流石に命に関わると本能的な危険感じかろうじて聖剣でガードするがいつぞやに食らったのとは比べ物にならない衝撃で腕が痺れる。
「お、落ち着いてって!ここまだダンジョン
内だから!ちょっ?!危ないって!!」
「うるさい!」
こうして暫くのあいだ浮気のバレた街の狩人やインベーダーの婚約者の如く金属武器を持った相手との
追いかけっこが続く……。
「ゼィ、ハァ……。ち、ちょっとは落ち着いてくれた?」
「ハァ、フゥ。少し……は……」
ひとしきり追い回されたあと、スタミナが切れて
トロンはどうにか落ち着きを取り戻してくれた。
素人特有の、もっというと子供の喧嘩のような適当に腕を振り回すだけのものだったが質量のある金属塊の義手を振るわれると読みにくさも相まって 時たま避けそこねてシュッという音とともに体を擦って、摩擦で皮膚を焼く。
「しかし……、ゼイッ……。なんで……男装なんて?」
「ハァハァ……。元々、ゴホッ……。ラボでもこの格好だったし……。オエッ!……腕を喪ってからは一人称も変えていたから……」
半ば演技ではあったものの自分の中でもシックリきていたらしく、体型のわかりにくいダボダボ白衣も相まって完全に男だと思いこんでいた。
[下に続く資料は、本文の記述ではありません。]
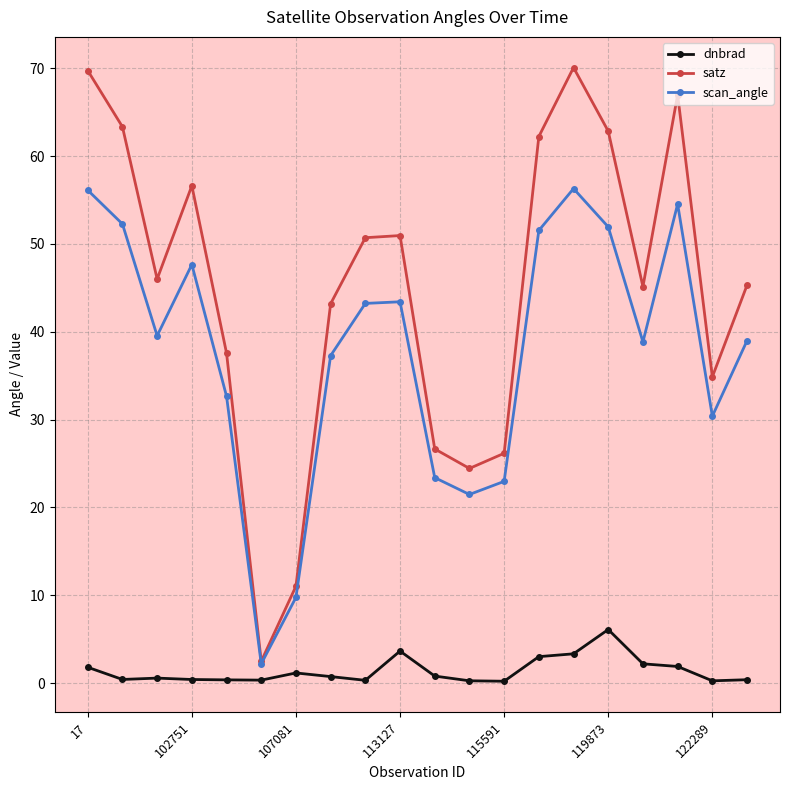

What is the maximum value for dnbrad?

6.1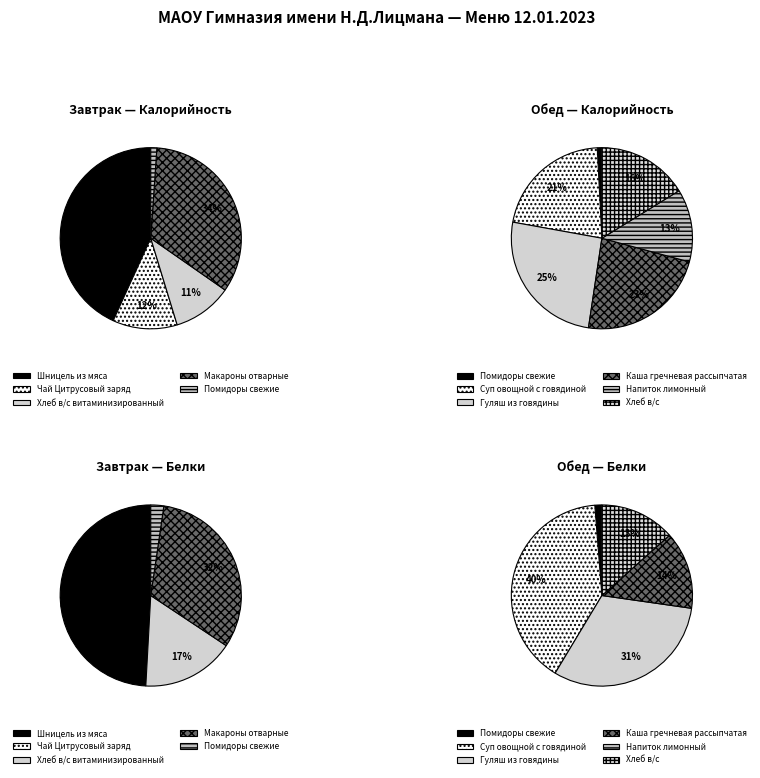

How many segments does this pie chart have?

11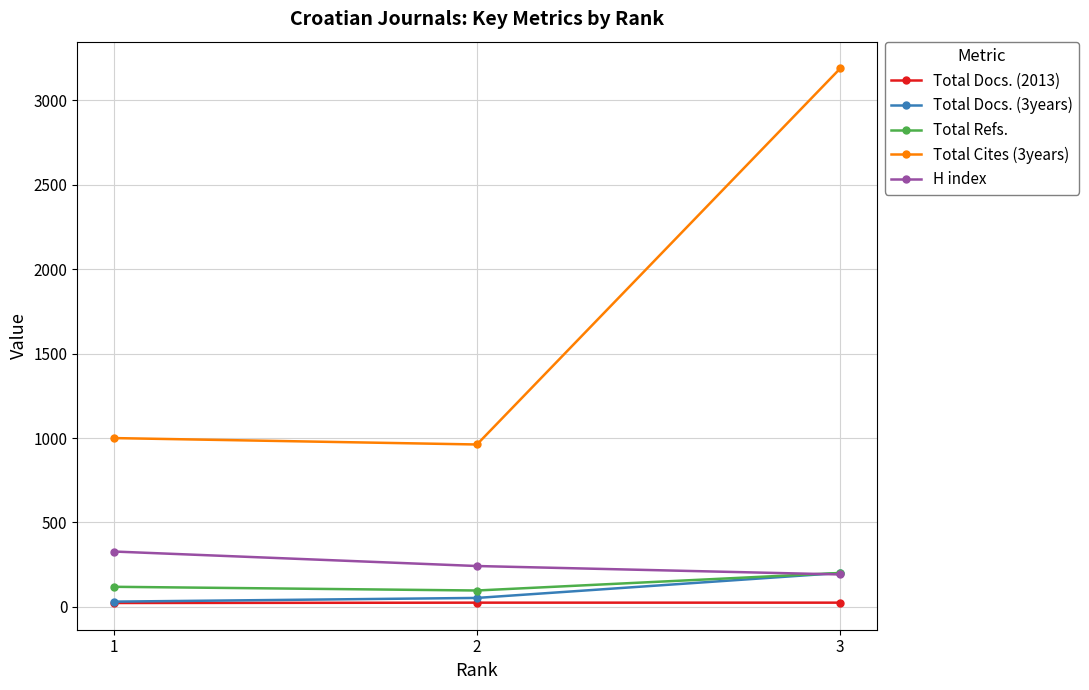

At which category is the sum across all series the highest?

3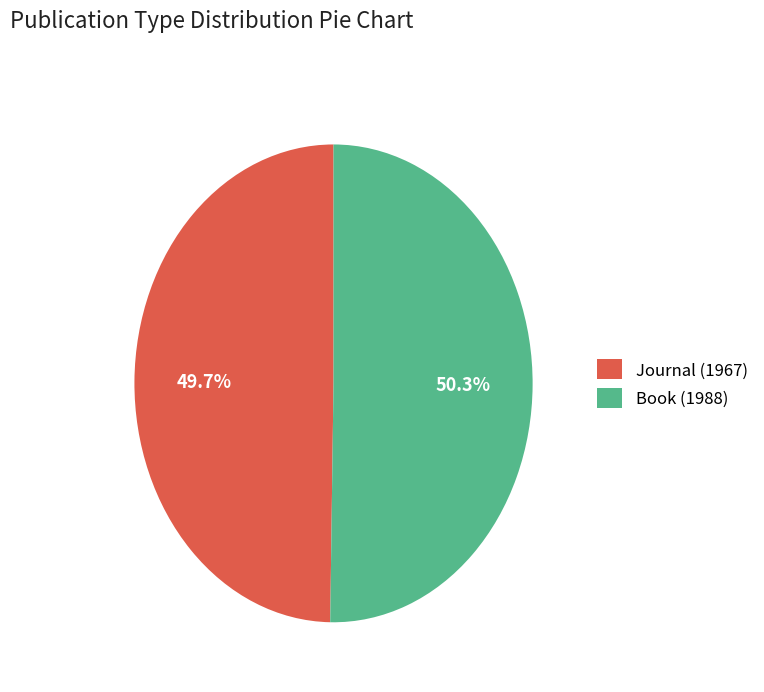

Which slice is the largest?

Book (1988)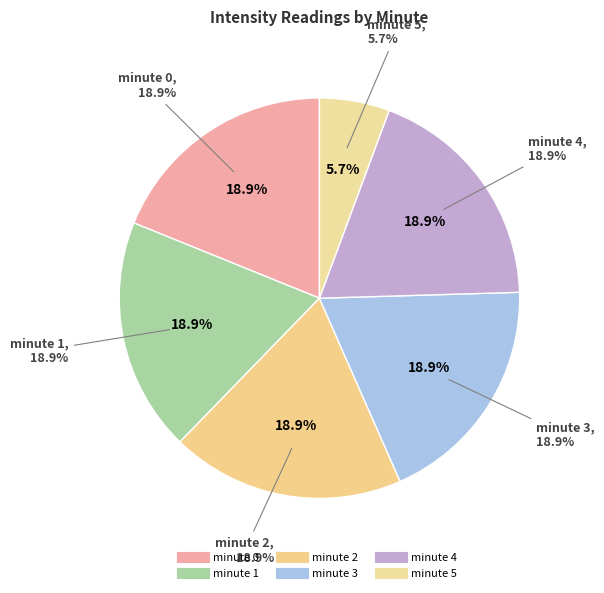

Does minute 5 account for over 50% of the chart?

No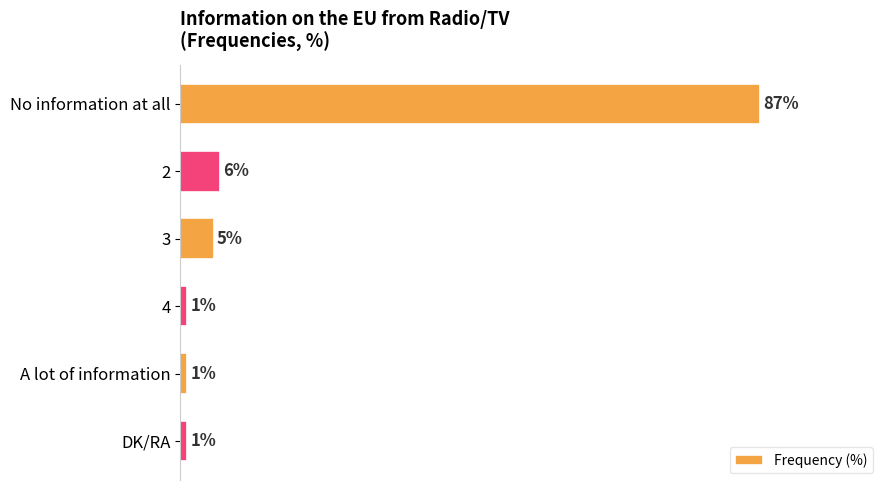

Between No information at all and 4, which is larger?

No information at all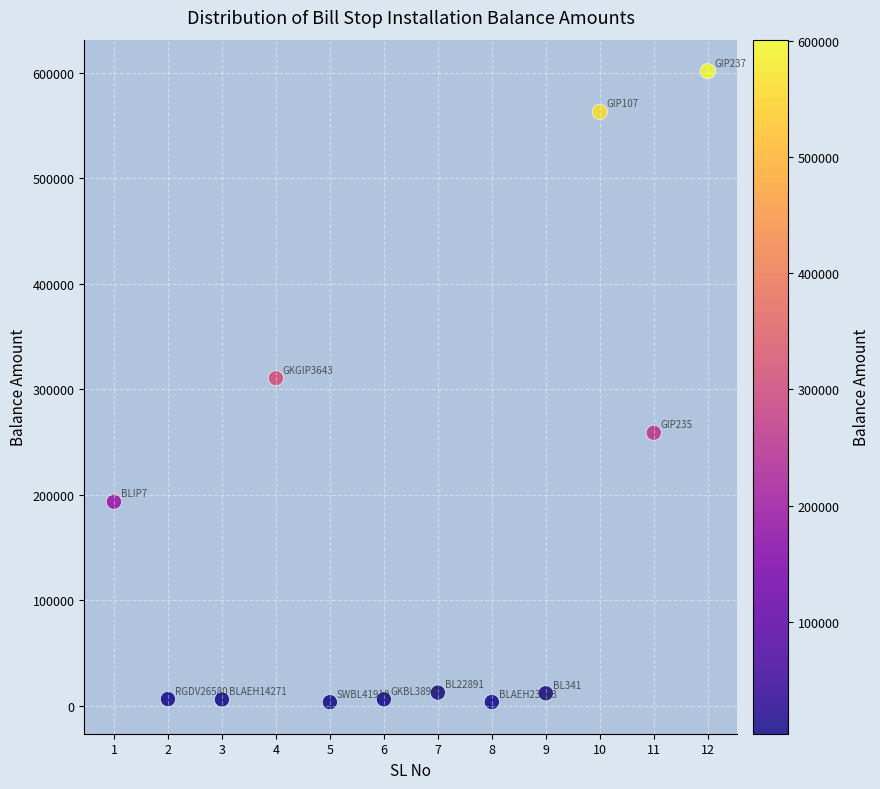

What Y value in the scatter plot is closest to 302347?

310400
しかし、白衣の中の肢体は身長こそあまりないものの出るところは出て引っ込むところは引っ込んでいる上に一番女性的な部分はとても豊満であった。
どうやって非武装パートナーロボットの即席兵装並の物を押し込んで目立たなくしていたのか、着痩せするにしても程があるそれを弾ませて追いかけてくる様は正直目の毒で仕方がなかった。
胸元の飛び道具を上下させ、両腕の義手の爪を開閉させながら息を切らすトロンだったが不意に何かに気づいたのか地底湖の一角を指す。
「ん?……ねぇ、ちょっとアレ見て!」
「あれ?」
トロンが義手で指す方を見て見ると湖の中央、少し盛り上がった小島の部分。
そこに台座に刺さった剣を発見するのだった。